I agree with keraba that you need to use something like Huffman coding or perhaps the Lempel-Ziv-Welch algorithm. The problem with bit-packing the way you are talking about is that you have two options:
- Pick a constant n such that the largest integer can be represented.
- Allow n to vary from value to value.
The first option is relatively easy to implement, but is really going to waste a lot of space unless all integers are rather small.
The second option has the major disadvantage that you have to convey changes in n somehow in the output bitstream. For instance, each value will have to have a length associated with it. This means you are storing two integers (albeit smaller integers) for every input value. There's a good chance you'll increase the file size with this method.
The advantage of Huffman or LZW is that they create codebooks in such a way that the length of the codes can be derived from the output bitstream without actually storing the lengths. These techniques allow you to get very close to the Shannon limit.

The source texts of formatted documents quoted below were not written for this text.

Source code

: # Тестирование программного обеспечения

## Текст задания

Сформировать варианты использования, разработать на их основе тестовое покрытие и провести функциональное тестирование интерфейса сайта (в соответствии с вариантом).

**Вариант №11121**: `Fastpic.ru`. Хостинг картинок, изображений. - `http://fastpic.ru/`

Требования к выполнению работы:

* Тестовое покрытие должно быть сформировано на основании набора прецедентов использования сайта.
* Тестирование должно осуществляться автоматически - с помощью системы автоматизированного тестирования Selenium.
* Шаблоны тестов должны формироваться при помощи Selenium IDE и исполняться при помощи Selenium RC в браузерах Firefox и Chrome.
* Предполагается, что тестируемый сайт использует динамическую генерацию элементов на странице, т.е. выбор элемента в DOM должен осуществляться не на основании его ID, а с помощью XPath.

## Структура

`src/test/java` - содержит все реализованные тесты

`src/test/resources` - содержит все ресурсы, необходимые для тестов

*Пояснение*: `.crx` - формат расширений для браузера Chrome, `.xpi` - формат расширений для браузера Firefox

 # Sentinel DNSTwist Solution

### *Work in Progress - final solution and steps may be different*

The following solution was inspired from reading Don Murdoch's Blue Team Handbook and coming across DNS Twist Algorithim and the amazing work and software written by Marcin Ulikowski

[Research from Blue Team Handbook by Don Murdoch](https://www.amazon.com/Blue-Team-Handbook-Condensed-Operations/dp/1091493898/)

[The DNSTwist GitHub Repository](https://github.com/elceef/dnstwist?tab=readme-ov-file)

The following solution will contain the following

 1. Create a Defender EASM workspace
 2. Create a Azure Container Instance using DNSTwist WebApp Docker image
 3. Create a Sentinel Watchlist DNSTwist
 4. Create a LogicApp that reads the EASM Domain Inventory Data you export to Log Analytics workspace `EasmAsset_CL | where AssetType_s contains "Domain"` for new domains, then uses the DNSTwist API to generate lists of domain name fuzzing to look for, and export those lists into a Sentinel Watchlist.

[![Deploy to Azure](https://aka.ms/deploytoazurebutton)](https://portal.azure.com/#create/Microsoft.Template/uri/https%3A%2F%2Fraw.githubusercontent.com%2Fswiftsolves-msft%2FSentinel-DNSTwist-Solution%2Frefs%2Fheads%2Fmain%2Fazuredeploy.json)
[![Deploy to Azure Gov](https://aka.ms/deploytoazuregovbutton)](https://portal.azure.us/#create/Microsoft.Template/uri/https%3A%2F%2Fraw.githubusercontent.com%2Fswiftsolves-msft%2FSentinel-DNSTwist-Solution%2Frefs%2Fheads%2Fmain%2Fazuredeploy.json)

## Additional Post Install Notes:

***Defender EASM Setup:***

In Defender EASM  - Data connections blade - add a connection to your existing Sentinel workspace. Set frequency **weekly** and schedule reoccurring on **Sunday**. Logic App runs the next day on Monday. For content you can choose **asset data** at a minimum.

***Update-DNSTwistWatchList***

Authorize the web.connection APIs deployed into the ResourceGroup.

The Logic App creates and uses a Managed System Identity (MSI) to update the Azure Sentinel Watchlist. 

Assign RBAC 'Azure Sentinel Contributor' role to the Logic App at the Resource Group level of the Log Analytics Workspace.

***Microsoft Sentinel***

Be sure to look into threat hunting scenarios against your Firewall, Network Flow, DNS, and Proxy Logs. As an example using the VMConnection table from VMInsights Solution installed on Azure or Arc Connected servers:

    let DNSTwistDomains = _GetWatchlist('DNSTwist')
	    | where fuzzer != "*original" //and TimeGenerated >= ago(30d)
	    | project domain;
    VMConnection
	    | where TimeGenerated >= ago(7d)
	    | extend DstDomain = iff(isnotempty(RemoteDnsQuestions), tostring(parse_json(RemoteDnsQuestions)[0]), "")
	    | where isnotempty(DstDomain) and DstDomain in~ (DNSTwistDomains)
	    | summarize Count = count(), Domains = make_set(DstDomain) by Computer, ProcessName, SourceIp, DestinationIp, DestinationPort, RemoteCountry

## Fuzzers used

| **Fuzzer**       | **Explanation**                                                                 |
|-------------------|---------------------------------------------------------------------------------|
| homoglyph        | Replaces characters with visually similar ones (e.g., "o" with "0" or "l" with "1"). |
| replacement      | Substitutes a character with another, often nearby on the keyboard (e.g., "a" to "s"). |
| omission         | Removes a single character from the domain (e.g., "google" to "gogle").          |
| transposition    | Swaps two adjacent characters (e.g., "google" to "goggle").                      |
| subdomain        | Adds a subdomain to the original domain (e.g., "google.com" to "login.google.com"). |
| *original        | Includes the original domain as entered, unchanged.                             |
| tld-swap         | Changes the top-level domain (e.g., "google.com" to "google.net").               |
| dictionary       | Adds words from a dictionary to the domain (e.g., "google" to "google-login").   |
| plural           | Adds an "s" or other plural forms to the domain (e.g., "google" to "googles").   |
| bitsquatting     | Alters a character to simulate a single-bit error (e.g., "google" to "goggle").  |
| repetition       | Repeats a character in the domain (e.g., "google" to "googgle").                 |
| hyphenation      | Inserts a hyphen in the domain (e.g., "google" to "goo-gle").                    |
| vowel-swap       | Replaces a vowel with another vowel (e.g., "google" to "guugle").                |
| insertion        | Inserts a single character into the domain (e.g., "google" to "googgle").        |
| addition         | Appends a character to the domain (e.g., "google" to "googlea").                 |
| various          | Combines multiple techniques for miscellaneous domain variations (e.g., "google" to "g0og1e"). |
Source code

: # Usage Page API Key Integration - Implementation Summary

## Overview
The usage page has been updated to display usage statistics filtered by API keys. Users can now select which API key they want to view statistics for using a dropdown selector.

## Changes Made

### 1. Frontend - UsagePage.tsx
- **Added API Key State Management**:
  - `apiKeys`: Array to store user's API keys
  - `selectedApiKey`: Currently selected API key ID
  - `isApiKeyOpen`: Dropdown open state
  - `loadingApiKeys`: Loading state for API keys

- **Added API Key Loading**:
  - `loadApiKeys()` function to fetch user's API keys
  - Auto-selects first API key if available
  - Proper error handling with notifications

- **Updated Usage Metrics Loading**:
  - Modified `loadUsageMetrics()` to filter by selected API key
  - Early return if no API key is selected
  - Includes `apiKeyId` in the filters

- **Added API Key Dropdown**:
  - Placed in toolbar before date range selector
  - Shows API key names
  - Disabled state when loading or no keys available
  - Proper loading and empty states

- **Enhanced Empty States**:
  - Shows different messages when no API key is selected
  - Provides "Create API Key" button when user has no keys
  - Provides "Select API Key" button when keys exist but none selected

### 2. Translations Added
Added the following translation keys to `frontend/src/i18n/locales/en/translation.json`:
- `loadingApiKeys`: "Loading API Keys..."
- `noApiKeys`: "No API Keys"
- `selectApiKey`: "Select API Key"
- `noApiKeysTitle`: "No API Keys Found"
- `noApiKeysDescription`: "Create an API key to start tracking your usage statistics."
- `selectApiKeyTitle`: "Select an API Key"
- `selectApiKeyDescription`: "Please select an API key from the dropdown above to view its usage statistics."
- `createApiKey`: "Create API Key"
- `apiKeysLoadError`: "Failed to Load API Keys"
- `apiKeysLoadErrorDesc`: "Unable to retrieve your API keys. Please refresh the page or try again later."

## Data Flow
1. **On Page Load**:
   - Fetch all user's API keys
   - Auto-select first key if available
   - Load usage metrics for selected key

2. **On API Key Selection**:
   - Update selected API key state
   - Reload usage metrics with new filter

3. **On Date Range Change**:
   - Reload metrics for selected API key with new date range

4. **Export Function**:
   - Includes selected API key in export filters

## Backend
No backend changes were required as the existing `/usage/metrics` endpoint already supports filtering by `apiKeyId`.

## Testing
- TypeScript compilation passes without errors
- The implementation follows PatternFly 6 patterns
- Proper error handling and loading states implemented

I decided to give your original idea (constant n, remove unused bits and pack) a try for fun and here is the naive implementation I came up with:
#include <sys/types.h>
#include <stdio.h>
int pack(int64_t* input, int nin, void* output, int n)
{
int64_t inmask = 0;
unsigned char* pout = (unsigned char*)output;
int obit = 0;
int nout = 0;
*pout = 0;
for(int i=0; i<nin; i++)
{
inmask = (int64_t)1 << (n-1);
for(int k=0; k<n; k++)
{
if(obit>7)
{
obit = 0;
pout++;
*pout = 0;
}
*pout |= (((input[i] & inmask) >> (n-k-1)) << (7-obit));
inmask >>= 1;
obit++;
nout++;
}
}
return nout;
}
int unpack(void* input, int nbitsin, int64_t* output, int n)
{
unsigned char* pin = (unsigned char*)input;
int64_t* pout = output;
int nbits = nbitsin;
unsigned char inmask = 0x80;
int inbit = 0;
int nout = 0;
while(nbits > 0)
{
*pout = 0;
for(int i=0; i<n; i++)
{
if(inbit > 7)
{
pin++;
inbit = 0;
}
*pout |= ((int64_t)((*pin & (inmask >> inbit)) >> (7-inbit))) << (n-i-1);
inbit++;
}
pout++;
nbits -= n;
nout++;
}
return nout;
}
int main()
{
int64_t input[] = {0,1,2,3,4,5,6,7,8,9,10,11,12,13,14,15,16,17,18,19,20};
int64_t output[21];
unsigned char compressed[21*8];
int n = 5;
int nbits = pack(input, 21, compressed, n);
int nout = unpack(compressed, nbits, output, n);
for(int i=0; i<=20; i++)
printf("input: %lld output: %lld\n", input[i], output[i]);
}
This is very inefficient because is steps one bit at a time, but that was the easiest way to implement it without dealing with issues of endianess. I have not tested this either with a wide range of values, just the ones in the test. Also, there is no bounds checking and it is assumed the output buffers are long enough. So what I am saying is that this code is probably only good for educational purposes to get you started.